The Department of Treasury says on its debt limit page that failing to raise the limit “would cause the government to default on its legal obligations – an unprecedented event in American history.”

These “legal obligations” are not new spending commitments — they’re funding that Congress previously approved, the CBO and Treasury say. The Bipartisan Policy Center estimates the federal government will only be able to pay about 60% of the funds it owes in the month after the Treasury first runs out of cash, a date it calls the “X date” and which Yellen expressed could be Oct. 18. 

This would prevent the government from making full, timely payments on existing federal programs like Social Security benefits, Medicare and Medicaid, tax refunds, military pay, advanced child tax credit payments and COVID relief.

“The government makes hundreds of millions of payments out to Americans and small businesses and other entities each month,” said Shai Akabas, director of economic policy for the Bipartisan Policy Center. “Many of those payments might not be made if we actually crossed the X date and Treasury only had the revenues that are coming in on a daily basis to pay the bills.”

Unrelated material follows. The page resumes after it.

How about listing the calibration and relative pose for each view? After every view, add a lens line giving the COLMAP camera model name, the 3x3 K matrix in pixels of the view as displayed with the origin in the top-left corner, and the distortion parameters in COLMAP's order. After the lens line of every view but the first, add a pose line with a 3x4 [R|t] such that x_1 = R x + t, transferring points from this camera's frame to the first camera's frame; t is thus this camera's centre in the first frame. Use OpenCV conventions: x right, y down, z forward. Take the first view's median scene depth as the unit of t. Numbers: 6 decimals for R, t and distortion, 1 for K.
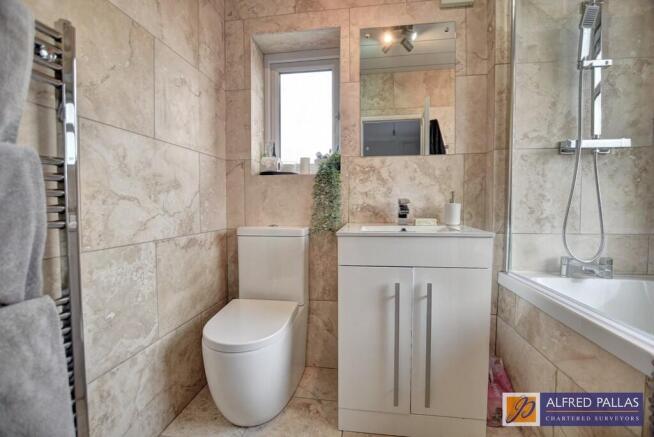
lens RADIAL K [[282.5, 0, 327.0], [0, 282.5, 218.5], [0, 0, 1]] dist [-0.030111, -0.000075]
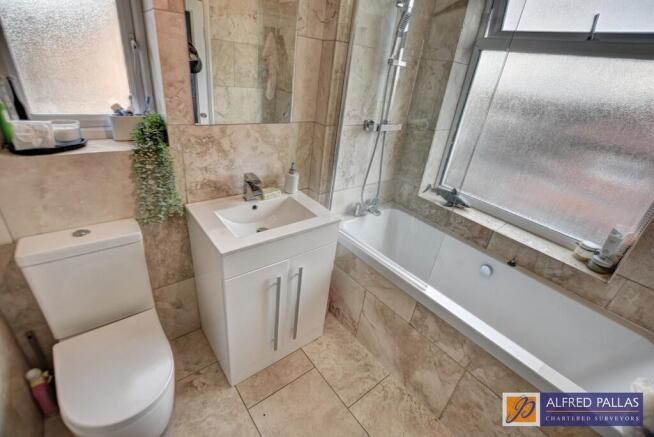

The CBO says that because the government would be unable to pay its obligations fully, it would “delay making payments for its activities, default on its debt obligations, or both.”

In a 2012 letter to Congress, Treasury officials said the “least harmful option available” it considered when there was a similar debt limit crisis in 2011 was to delay payments. This means the government would have waited until it had enough money to make all of its payments for any given day before making any payments at all.

The Treasury officials acknowledged at that time that this strategy would create a worsening problem because the federal government operates at a deficit. Since the government has to spend more money than it brings in on an average day, the government would get increasingly later with its payments as time went on.

How the Treasury would respond to such a situation in 2021 isn’t certain, and there aren’t any past examples to draw from. Yellen said in one letter to Congress that the U.S. “would be unable to meet its obligations for the first time” in its history if the debt limit isn’t raised or extended.

While Yellen predicted the Treasury would hit its “X date” on Oct. 18, she stressed it’s impossible to know with certainty when that date would come. That’s because it’s based on the government’s daily cash flows, which can vary wildly between each day.